AIM OF THE EXERCISE:
Update the lines below by replacing every "pose" with "camera" and leaving everything else the same.

[Data items]
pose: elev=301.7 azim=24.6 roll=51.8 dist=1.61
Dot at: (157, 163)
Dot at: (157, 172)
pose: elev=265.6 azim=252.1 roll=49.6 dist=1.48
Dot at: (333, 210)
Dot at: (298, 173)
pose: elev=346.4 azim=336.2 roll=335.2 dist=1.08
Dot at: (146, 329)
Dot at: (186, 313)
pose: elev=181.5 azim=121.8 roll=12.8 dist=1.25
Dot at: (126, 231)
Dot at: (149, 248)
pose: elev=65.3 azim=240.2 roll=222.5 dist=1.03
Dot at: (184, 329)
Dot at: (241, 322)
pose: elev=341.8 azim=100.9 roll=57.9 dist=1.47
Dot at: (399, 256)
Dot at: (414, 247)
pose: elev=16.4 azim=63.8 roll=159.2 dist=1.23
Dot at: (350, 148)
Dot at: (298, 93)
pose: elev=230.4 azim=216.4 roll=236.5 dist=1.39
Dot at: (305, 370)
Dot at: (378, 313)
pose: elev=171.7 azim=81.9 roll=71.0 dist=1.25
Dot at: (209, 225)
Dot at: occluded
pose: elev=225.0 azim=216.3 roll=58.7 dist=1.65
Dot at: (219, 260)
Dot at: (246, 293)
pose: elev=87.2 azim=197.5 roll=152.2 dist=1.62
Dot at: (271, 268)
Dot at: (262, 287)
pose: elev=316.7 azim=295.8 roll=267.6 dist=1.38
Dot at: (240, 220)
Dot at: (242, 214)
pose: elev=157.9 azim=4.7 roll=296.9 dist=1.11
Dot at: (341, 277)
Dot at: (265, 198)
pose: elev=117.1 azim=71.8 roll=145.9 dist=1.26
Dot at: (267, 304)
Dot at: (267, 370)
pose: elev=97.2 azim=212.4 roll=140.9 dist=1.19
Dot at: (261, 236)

FULL RESPONSE:
camera: elev=301.7 azim=24.6 roll=51.8 dist=1.61
Dot at: (157, 163)
Dot at: (157, 172)
camera: elev=265.6 azim=252.1 roll=49.6 dist=1.48
Dot at: (333, 210)
Dot at: (298, 173)
camera: elev=346.4 azim=336.2 roll=335.2 dist=1.08
Dot at: (146, 329)
Dot at: (186, 313)
camera: elev=181.5 azim=121.8 roll=12.8 dist=1.25
Dot at: (126, 231)
Dot at: (149, 248)
camera: elev=65.3 azim=240.2 roll=222.5 dist=1.03
Dot at: (184, 329)
Dot at: (241, 322)
camera: elev=341.8 azim=100.9 roll=57.9 dist=1.47
Dot at: (399, 256)
Dot at: (414, 247)
camera: elev=16.4 azim=63.8 roll=159.2 dist=1.23
Dot at: (350, 148)
Dot at: (298, 93)
camera: elev=230.4 azim=216.4 roll=236.5 dist=1.39
Dot at: (305, 370)
Dot at: (378, 313)
camera: elev=171.7 azim=81.9 roll=71.0 dist=1.25
Dot at: (209, 225)
Dot at: occluded
camera: elev=225.0 azim=216.3 roll=58.7 dist=1.65
Dot at: (219, 260)
Dot at: (246, 293)
camera: elev=87.2 azim=197.5 roll=152.2 dist=1.62
Dot at: (271, 268)
Dot at: (262, 287)
camera: elev=316.7 azim=295.8 roll=267.6 dist=1.38
Dot at: (240, 220)
Dot at: (242, 214)
camera: elev=157.9 azim=4.7 roll=296.9 dist=1.11
Dot at: (341, 277)
Dot at: (265, 198)
camera: elev=117.1 azim=71.8 roll=145.9 dist=1.26
Dot at: (267, 304)
Dot at: (267, 370)
camera: elev=97.2 azim=212.4 roll=140.9 dist=1.19
Dot at: (261, 236)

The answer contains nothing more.